Marcus Starke, Chief Marketing Officer, Ciena writes: “Many technology companies are very inward-focused, looking at the world through a technology lens and doing everything based on what they think is right and important. The old “build it and they will buy it” mantra is still prevalent in many B2B environments and so it is the marketer’s biggest opportunity and challenge toturn an inward focus into an outward one, help the company take on a market and customer perspective, and put buyers first.”

”Welcome to the new normal with a new “cause” and “effect.”  The cause is Empowered Customers. The effect is causing B2B marketing executives to rethink just how they will be marketing to the empowered and emboldened customer of 2015.

B2B Buyers are now in control of the buying process and are expecting new levels of consumeresque experiences when interacting with your brand.  How ready is your organization to deal with the empowered and emboldened B2B buyer of 2015 who buys on their own time frame and their own terms?   Business buyers spend just 21% of buying cycle in conversations with salespeople, instead spending 23% of the time in conversations with peers and colleagues and 56% of the buying cycle searching for and engaging with content. (According to IDG Connect, 2013)
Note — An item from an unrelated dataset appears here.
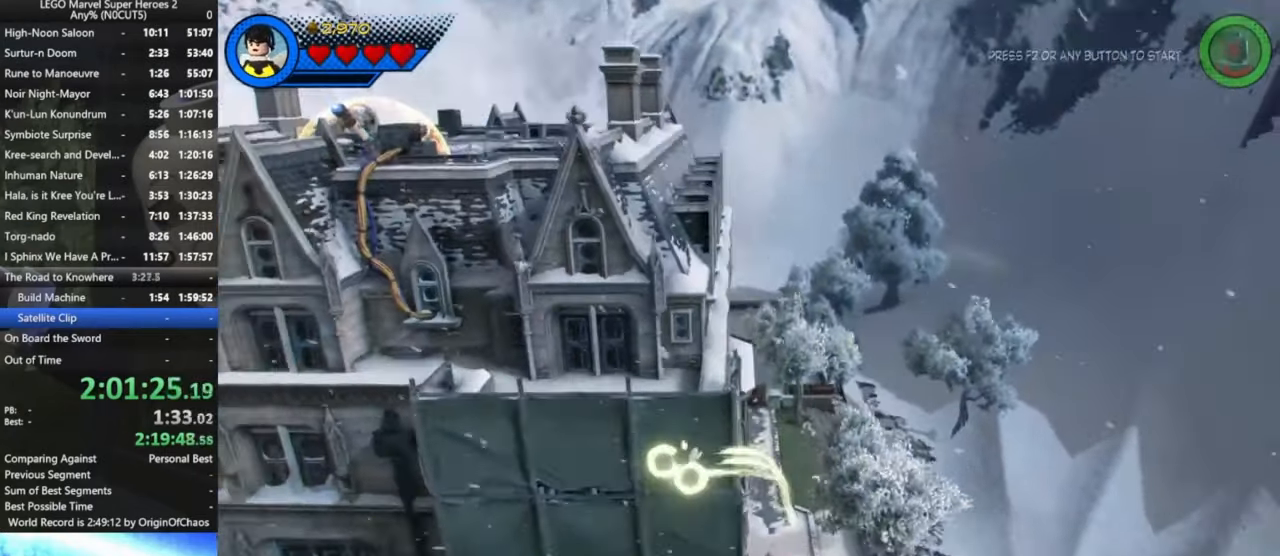
{"buttons": [], "left_stick": "down-left", "right_stick": "up", "events": []}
How can marketers change the perception of marketing within the organization from a Cost Center to a Revenue Driver? CMOs must be prepared to prove total marketing revenue contribution. According to a 2015 study by McKinsey, The Fuqua School of Business and the AMA, it was revealed that companies are spending 8.3% of revenue on marketing, blended for both B2C and B2B marketers.  We generally see a 4% to 5% of revenue for B2B companies.   Even at the lower end of the B2B budget estimate of 4%, companies yielding $1B in annual revenue have an average marketing budget of $40,000,000.

What is the return on the investment?  CMO’s must be prepared to answer the big revenue question in 2015.  The Fournaise Group reports that: “90% of marketers that are not trained in marketing performance & marketing ROI, and 80% struggle with being able to properly demonstrate to their Top Management the business effectiveness of their Marketing, spending, campaigns and activities.”
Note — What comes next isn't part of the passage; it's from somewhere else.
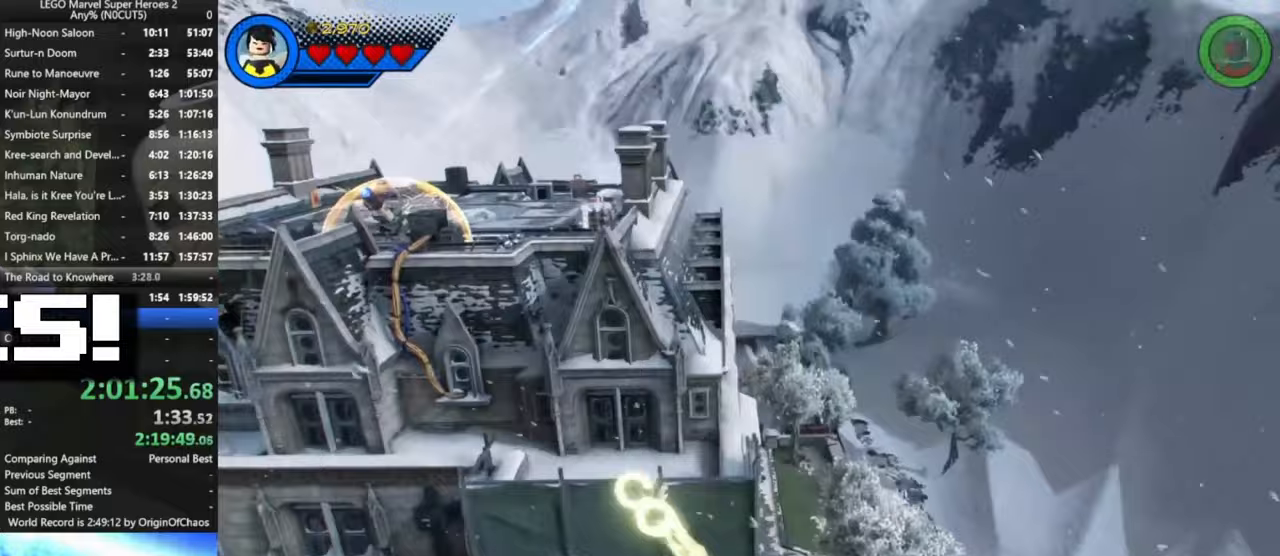
{"buttons": [], "left_stick": "down-left", "right_stick": "up", "events": []}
Marketing must be an efficiency driver for sales, helping sales to focus on what they do best; which is proposing and closing solutions, while marketing provides the strategy to drive preference and consideration through campaigns implemented with marketing automation methodologies.

Marketers must create and construct their plans to align with the sales pipeline and revenue goals of the organization while having a plan in place to report ROI.   CEOs are putting even more pressure on the CMO to generate (and prove that they generate) incremental customer demand for the companies’ products or services (ie: their ability to generate more sales, more market share, more prospects, and/or more conversions.)
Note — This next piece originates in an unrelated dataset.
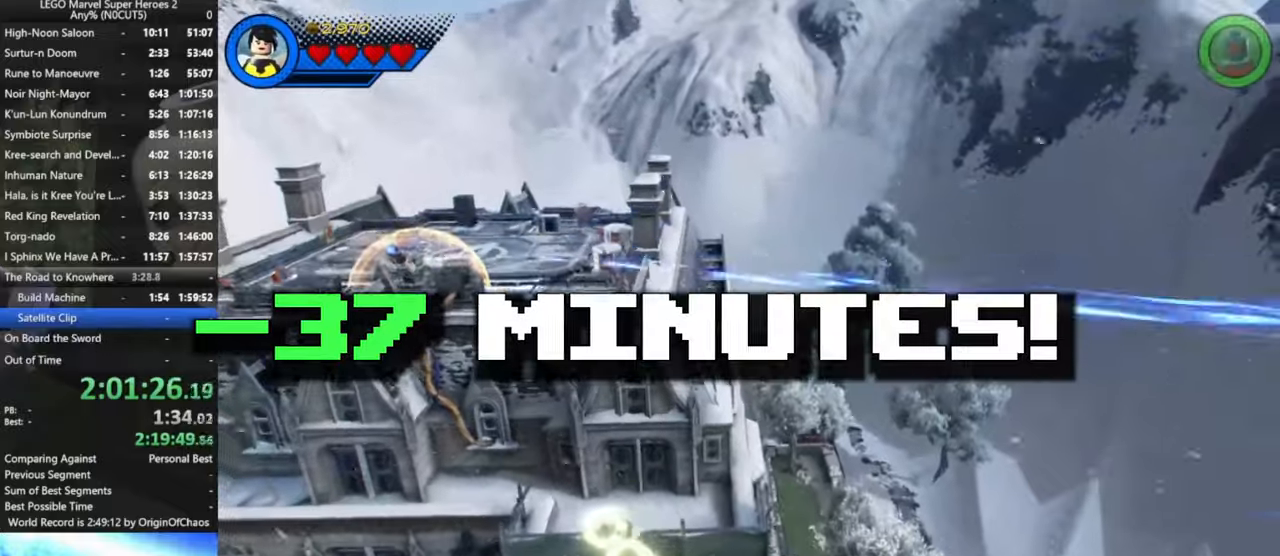
{"buttons": [], "left_stick": "down-left", "right_stick": "up", "events": []}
Will marketers successfully engage prospects and customers with the same Brand Experience regardless of channel in 2015

Business-to-Business buyer’s expectations have changed dramatically due to the advent and proliferation of rich consumer Omnichannel experiences.   B2B buyers are simply expecting near or the same experience when engaging a B2B brand through various channels.  There has and will continue to be a change in buying preferences which is happening as generational shifts occur as B2B buyers are simply expecting near or the same experience when engaging a B2B brand through various channels.

And this includes eCommerce where applicable for B2B products, not so much for services.  While there are some great examples of B2B eCommerce sites such asCDW, the people who get “IT”, most are not so great.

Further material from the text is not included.